Nowadays, DVCs (in particular, git) have become more popular and people are quite used to branching, so we recommend using a simple git workflow (similar to GitHub flow) where you branch for every change you make. You keep all changes in a branch while they're being tested and finally merge to master when they're finished. This means that the master branch is always stable and contains only "production-ready" spiders.
If you are using our Scrapy Cloud platform, you can have 2 projects (myproject-dev, myproject-prod) and use myproject-dev to test the changes in your branch. scrapy deploy in Scrapy 0.17 now adds the branch name to the version name (when using version=GIT or version=HG), so you can see which branch you are going to run directly on the panel.

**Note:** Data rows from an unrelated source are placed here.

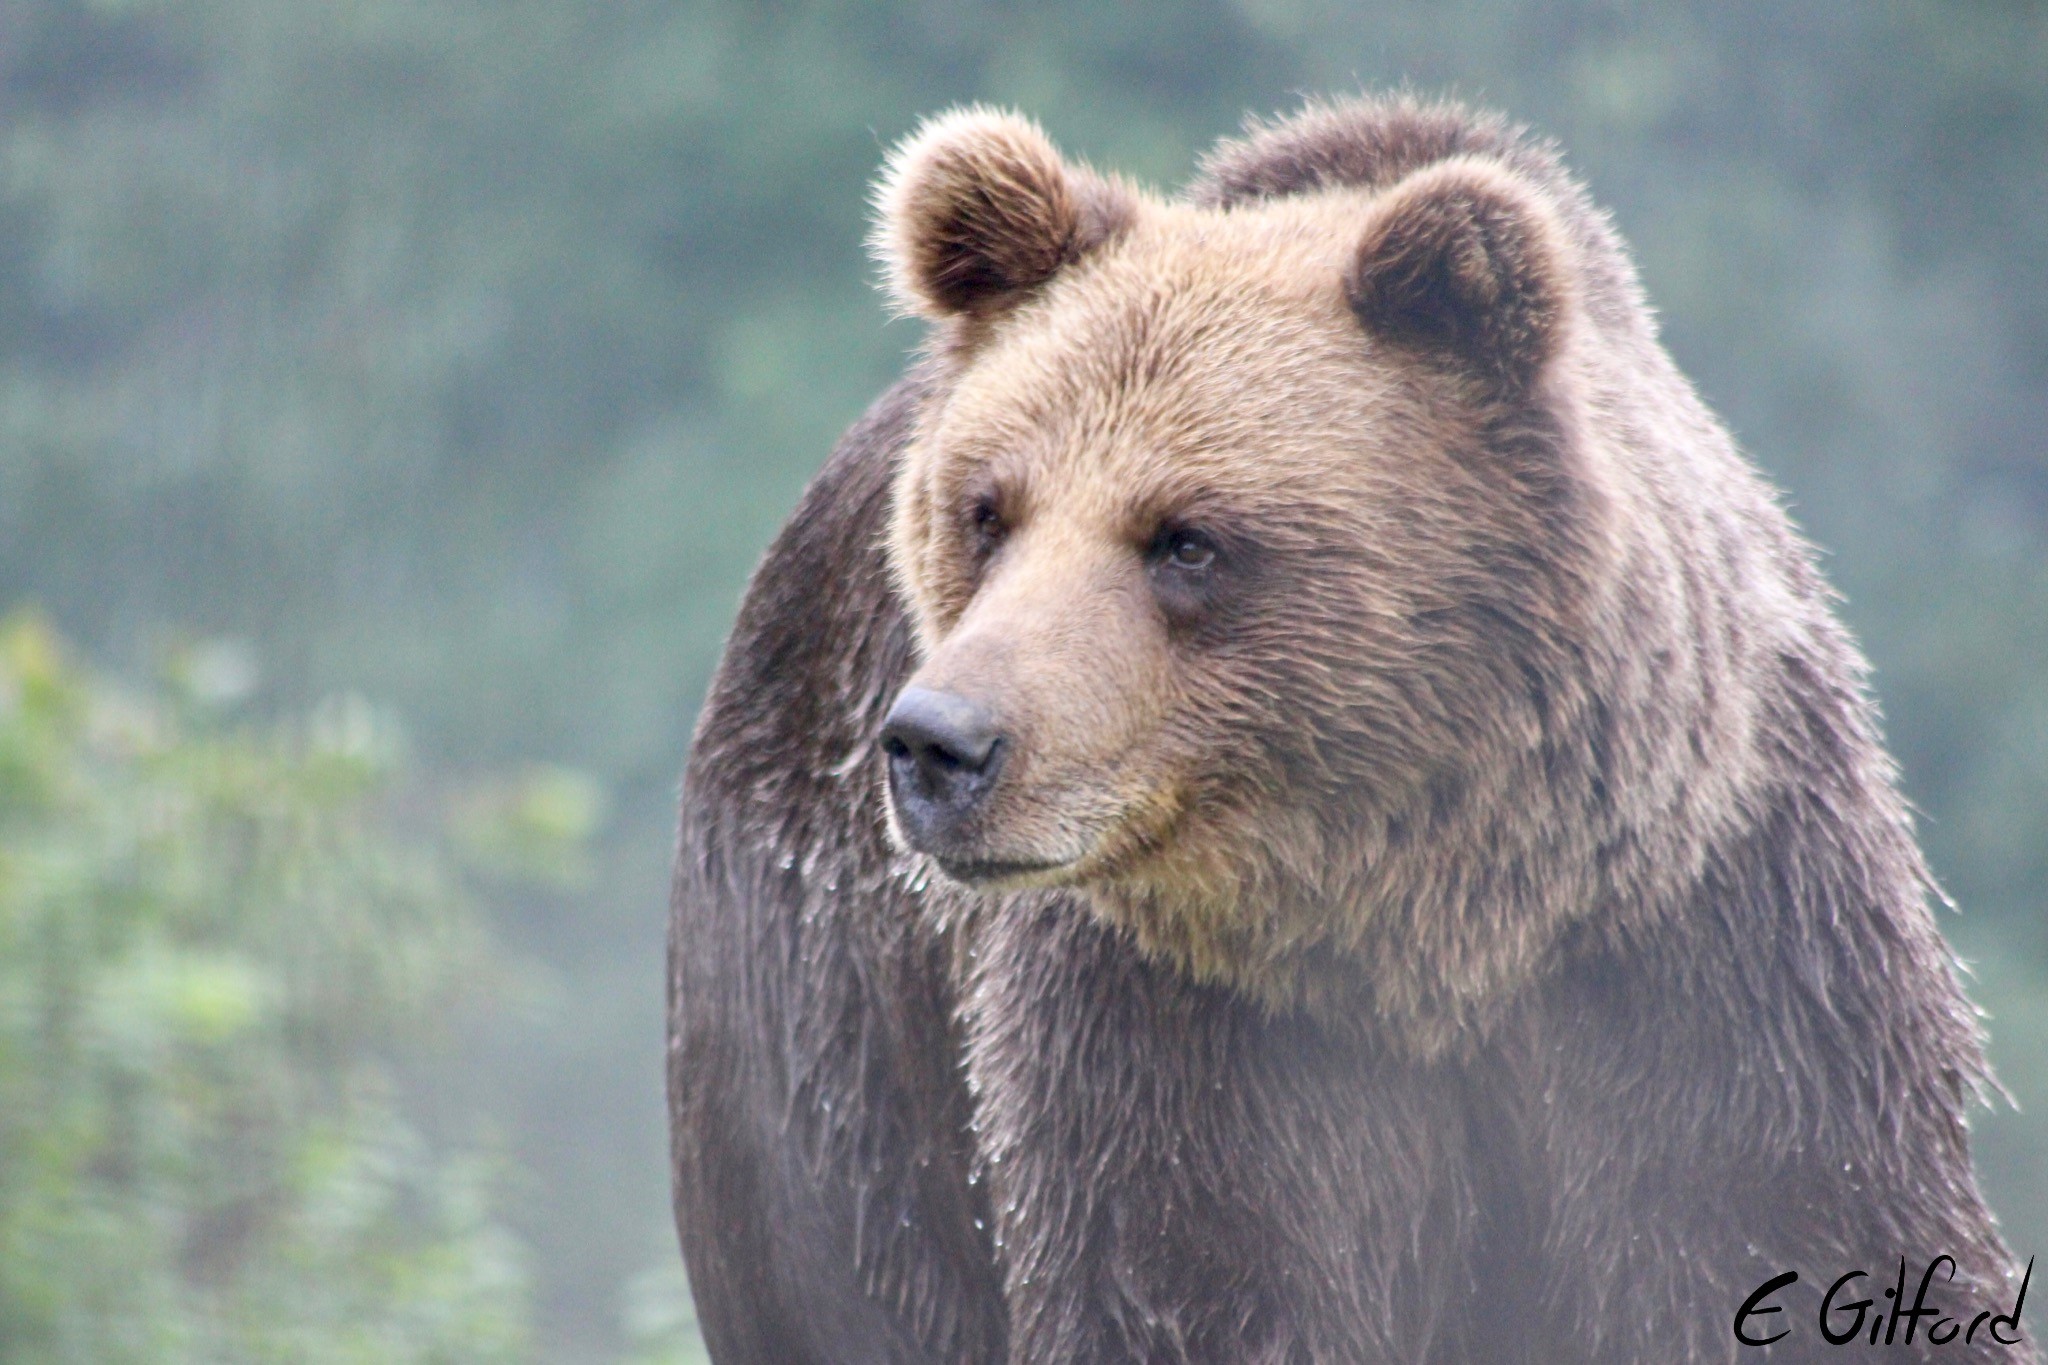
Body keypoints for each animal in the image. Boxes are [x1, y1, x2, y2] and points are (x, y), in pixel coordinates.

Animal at [671, 98, 2031, 1365]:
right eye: (986, 510)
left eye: (1186, 537)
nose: (938, 744)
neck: (1431, 919)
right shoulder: (1172, 1041)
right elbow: (1185, 1290)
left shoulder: (1713, 951)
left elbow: (1797, 1224)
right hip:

This is particularly useful with large teams working on a single Scrapy project, to avoid stepping into each other when making changes to common code.
Here is a concrete example to illustrate how this workflow works:y
git checkout -b issue123
scrapy deploy dev
git checkout master git merge issue123 git pull # make sure to pull latest code before deploying scrapy deploy prod
We recommend you keep your common spiders well-tested and use Spider Contracts extensively to test your final spiders. Otherwise, experience tells us that base spiders end up being copied (instead of reused) out of fear of breaking old spiders that depend on them, thus turning their maintenance into a nightmare.